Schlägt die Uhr Mitternacht (oder 1 oder 2), wird es Zeit, langsam das Bett aufzusuchen (Man bekommt immer das obere Bett. Immer). Geht man nach 11 Uhr ins Bett, gilt man in der Welt der Backpacker als Nachteule. Die Frühaufsteher und Nachtflieger haben ihren ersten Schlafzyklus schon hinter sich.

Als Nachteule bin ich mir meiner Verantwortung bewusst. Ich lege schon am Tage Schlafanzug, Handtuch und Wachtasche griffbereit aufs Bett, krame bereits im Flur Wasserflasche und Ohropax aus dem Rucksack und klettere geräuschlos und katzengleich ins Bett. Dann schlafe ich selig drei bis vier Stunden, bis ich von sechs kofferpackenden Schwedinnen (Prag) oder dem Schlagen einer Tür (überall und immer) sanft geweckt werde. Der neue Tag kann beginnen.

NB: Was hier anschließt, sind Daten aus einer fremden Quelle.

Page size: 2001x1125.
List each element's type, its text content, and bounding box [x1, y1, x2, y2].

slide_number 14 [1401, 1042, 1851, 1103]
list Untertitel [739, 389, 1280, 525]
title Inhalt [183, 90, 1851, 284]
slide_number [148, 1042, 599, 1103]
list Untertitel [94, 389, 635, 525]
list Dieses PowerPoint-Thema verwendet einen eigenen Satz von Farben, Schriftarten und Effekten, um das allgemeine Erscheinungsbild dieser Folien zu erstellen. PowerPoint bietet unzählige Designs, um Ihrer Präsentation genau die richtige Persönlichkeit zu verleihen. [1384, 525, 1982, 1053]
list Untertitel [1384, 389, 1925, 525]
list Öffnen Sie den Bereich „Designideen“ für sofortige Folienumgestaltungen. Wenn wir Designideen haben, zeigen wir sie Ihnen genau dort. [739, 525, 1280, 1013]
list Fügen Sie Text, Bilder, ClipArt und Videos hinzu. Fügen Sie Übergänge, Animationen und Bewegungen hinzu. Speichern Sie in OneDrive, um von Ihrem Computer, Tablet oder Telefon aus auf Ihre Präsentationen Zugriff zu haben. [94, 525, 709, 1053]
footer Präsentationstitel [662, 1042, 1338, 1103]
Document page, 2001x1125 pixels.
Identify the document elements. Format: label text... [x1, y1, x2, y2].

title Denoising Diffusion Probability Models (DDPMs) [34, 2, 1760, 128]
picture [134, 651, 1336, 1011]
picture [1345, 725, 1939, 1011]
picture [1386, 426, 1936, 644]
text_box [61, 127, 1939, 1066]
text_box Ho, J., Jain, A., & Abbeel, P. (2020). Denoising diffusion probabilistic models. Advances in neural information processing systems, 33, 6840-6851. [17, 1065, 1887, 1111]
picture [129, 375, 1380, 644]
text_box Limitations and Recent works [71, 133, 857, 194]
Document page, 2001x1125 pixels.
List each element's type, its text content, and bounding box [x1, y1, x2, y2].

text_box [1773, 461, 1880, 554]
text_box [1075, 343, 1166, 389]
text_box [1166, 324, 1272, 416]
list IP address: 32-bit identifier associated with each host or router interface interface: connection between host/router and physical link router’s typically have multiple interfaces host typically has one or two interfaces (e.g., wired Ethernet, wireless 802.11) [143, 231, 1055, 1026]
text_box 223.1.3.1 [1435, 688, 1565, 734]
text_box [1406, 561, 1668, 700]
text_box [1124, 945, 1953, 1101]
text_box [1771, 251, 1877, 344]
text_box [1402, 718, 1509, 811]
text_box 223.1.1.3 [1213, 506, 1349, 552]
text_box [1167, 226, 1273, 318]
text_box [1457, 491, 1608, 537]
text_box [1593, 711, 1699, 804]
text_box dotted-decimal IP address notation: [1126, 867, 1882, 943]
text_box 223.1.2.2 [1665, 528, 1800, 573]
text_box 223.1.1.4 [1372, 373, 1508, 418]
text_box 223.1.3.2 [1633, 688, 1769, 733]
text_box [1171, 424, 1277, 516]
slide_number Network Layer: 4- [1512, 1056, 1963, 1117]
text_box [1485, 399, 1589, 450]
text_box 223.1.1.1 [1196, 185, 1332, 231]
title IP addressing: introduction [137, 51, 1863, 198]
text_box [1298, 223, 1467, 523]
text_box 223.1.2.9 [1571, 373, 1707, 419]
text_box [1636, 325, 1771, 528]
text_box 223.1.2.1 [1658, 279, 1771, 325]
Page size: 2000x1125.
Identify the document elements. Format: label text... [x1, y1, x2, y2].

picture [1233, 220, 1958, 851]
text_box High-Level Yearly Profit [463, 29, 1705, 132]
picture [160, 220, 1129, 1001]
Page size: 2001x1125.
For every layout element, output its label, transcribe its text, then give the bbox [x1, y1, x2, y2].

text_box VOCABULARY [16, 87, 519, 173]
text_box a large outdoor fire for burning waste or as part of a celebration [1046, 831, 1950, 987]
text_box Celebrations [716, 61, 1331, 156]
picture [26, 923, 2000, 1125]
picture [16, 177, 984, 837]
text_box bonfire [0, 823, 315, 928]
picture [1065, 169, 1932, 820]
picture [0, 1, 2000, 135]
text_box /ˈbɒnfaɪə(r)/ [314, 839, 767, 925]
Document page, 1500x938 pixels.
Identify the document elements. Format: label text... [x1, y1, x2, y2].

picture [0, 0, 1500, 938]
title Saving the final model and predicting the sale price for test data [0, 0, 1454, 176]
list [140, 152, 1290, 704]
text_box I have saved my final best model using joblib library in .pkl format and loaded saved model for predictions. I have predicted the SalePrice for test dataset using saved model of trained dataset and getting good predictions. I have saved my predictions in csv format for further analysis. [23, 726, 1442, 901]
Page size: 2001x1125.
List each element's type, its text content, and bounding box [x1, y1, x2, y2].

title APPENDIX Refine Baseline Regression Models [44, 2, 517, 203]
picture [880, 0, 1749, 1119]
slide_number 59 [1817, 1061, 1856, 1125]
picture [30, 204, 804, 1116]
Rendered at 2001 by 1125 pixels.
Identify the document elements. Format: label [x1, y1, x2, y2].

Dieser Beitrag hat 8 Kommentare

  1. Andrea

    Anne, es freut mich seeehr zu lesen, was für eine rücksichtsvolle Mit-Schläferin Du bist. Solch ein Engele (jedenfalls im Schalfsaal 😉 ) wünsche ich mir auch e mol! … und DIR natürlich für jede weitere Nacht! 🙂

    1. Anne

      Ich hätte mich selbst auch gerne als Mit-Schläferin 😀

  2. Mama

    Anne das war super amüsant. Ich werde niemals die blaugerahmten Fotos überspringen.

    1. Anne

      Das freut mich sehr. Ich hoffe, ich kann das Niveau halten 😀

  3. Oma & Opa

    Heute ist Dein Resümee ein literarisches Feuerwerk. Haben herzlich gelacht. Ja, wenn einer eine Reise macht, dann kann er viel erzählen. Und diese 4 Wochen sind immer noch erst der Anfang. Das Abenteuer kommt erst noch wenn es heißt,
    von Jarotschin nach Krotoschin Umsteigen von breite Schien auf schmale Schien. Oder die Weiterreise nur noch mit Kamel oder Esel möglich ist. Aber die Herbergen werden dann vielleicht ruhiger. In der Jurte kann man schlecht mit den Türen schlagen. Auf alle Fälle weiter tolle Erlebnisse und rücksichtsvolle Mitmenschen auf Deiner Reise und … wir bleiben gespannt und neugierig

    1. Anne

      Das ist wohl wahr mit der Jurte. Ich glaube, ich werde auf jeden Fall versuchen, demnächst in einer Jurte unterzukommen 😀

  4. Rebekka

    Oh ja, ganz viel mehr von diesen „Hinter-den-Kulissen“-Storys. In zwei Monaten ist dann aber auch die erste FAQ-Story fällig… 😉 Weißt du was mich mega freut, dass aus all deinen Berichten die Reisefreude spricht und es zumindest nach den ersten 4 Wochen so klingt, als wäre es die absolut richtige Entscheidung gewesen!

    1. Anne

      Das freut mich, dass dir die Kategorie gefällt:) Ich werde in unregelmäßigen Abständen auf jeden Fall weiter solche Hintergrundberichte verfassen. Und ja, nach dem ersten Monat fühlt es sich noch immer wie die richtige Entscheidung an. Wollen wir hoffen, dass es so bleibt.